Il piano non si fermerà a Monaco. Da dicembre 2028 l'offerta completa dovrebbe arrivare a dieci collegamenti tra Italia e Germania, comprendendo le relazioni Milano-Monaco, Milano-Berlino, Roma-Monaco, Napoli-Monaco e Napoli-Berlino. L'obiettivo dichiarato dal gruppo Fs è trasformare il Frecciarossa in uno strumento di mobilità internazionale capace di collegare direttamente i principali centri europei.
I treni utilizzati saranno i Frecciarossa 1000, progettati per operare anche sulle reti ferroviarie europee e dotati delle tecnologie necessarie per gestire le differenti caratteristiche dei sistemi di alimentazione e segnalamento. Il convoglio è già concepito per circolare, oltre che in Italia, anche sulle reti di diversi Paesi europei, tra cui Austria e Germania.

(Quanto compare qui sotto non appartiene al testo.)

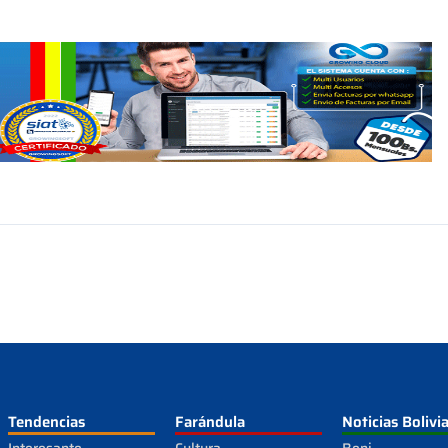
Tendencias
Farándula
Noticias Bolivi
Interesante
Cultura
Beni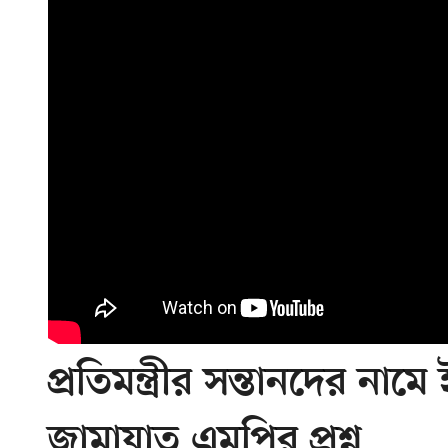
প্রতিমন্ত্রীর সন্তানদের ন
জামায়াত এমপির প্রশ্ন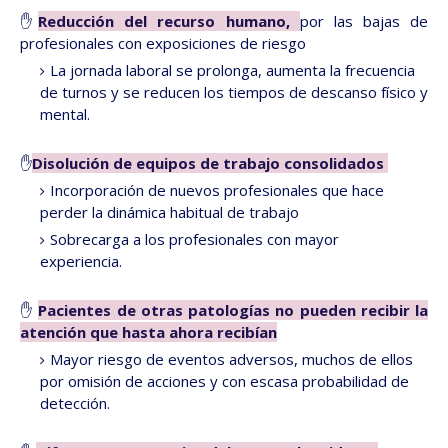
✋
Reducción del recurso humano
,
por las bajas de
profesionales con exposiciones de riesgo
La jornada laboral se prolonga, aumenta la frecuencia
de turnos y se reducen los tiempos de descanso físico y
mental.
✋
Disolución de equipos de trabajo consolidados
Incorporación de nuevos profesionales que hace
perder la dinámica habitual de trabajo
Sobrecarga a los profesionales con mayor
experiencia.
✋
Pacientes de otras patologías no pueden recibir la
atención que hasta ahora recibían
Mayor riesgo de eventos adversos, muchos de ellos
por omisión de acciones y con escasa probabilidad de
detección.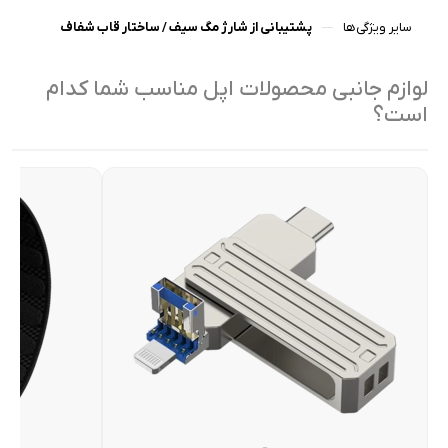
سایر ویژگی‌ها
پشتیبانی از شارژ مگ سیف / ساختار قاب شفاف
لوازم جانبی محصولات اپل مناسب شما کدام
است؟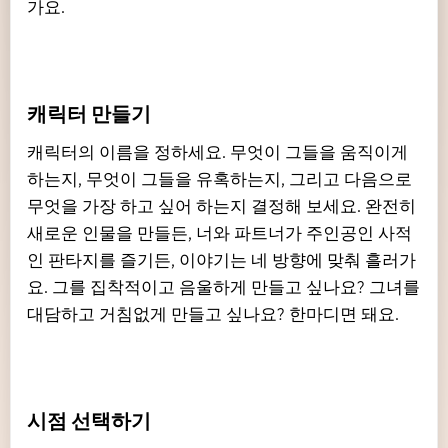
가요.
캐릭터 만들기
캐릭터의 이름을 정하세요. 무엇이 그들을 움직이게
하는지, 무엇이 그들을 유혹하는지, 그리고 다음으로
무엇을 가장 하고 싶어 하는지 결정해 보세요. 완전히
새로운 인물을 만들든, 너와 파트너가 주인공인 사적
인 판타지를 즐기든, 이야기는 네 방향에 맞춰 흘러가
요. 그를 집착적이고 음울하게 만들고 싶나요? 그녀를
대담하고 거침없게 만들고 싶나요? 한마디면 돼요.
시점 선택하기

«Un progetto che conferma la nostra ambizione di rendere il treno il mezzo di riferimento per la mobilità europea», ha commentato Gianpiero Strisciuglio, amministratore delegato e direttore generale del Gruppo Fs. L'obiettivo, ha spiegato, è procedere verso una sorta di “Metropolitana d'Europa” ad Alta Velocità, attraverso la collaborazione con Deutsche Bahn e ÖBB.
Per Trento e Rovereto, intanto, la prospettiva è già definita sulla carta: due fermate trentine inserite nel nuovo asse ferroviario verso Innsbruck e Monaco. Ora la fase dei test dovrà verificare sul campo la compatibilità dei Frecciarossa con le infrastrutture austriache e tedesche, ultimo passaggio tecnico prima dell'avvio del nuovo servizio internazionale.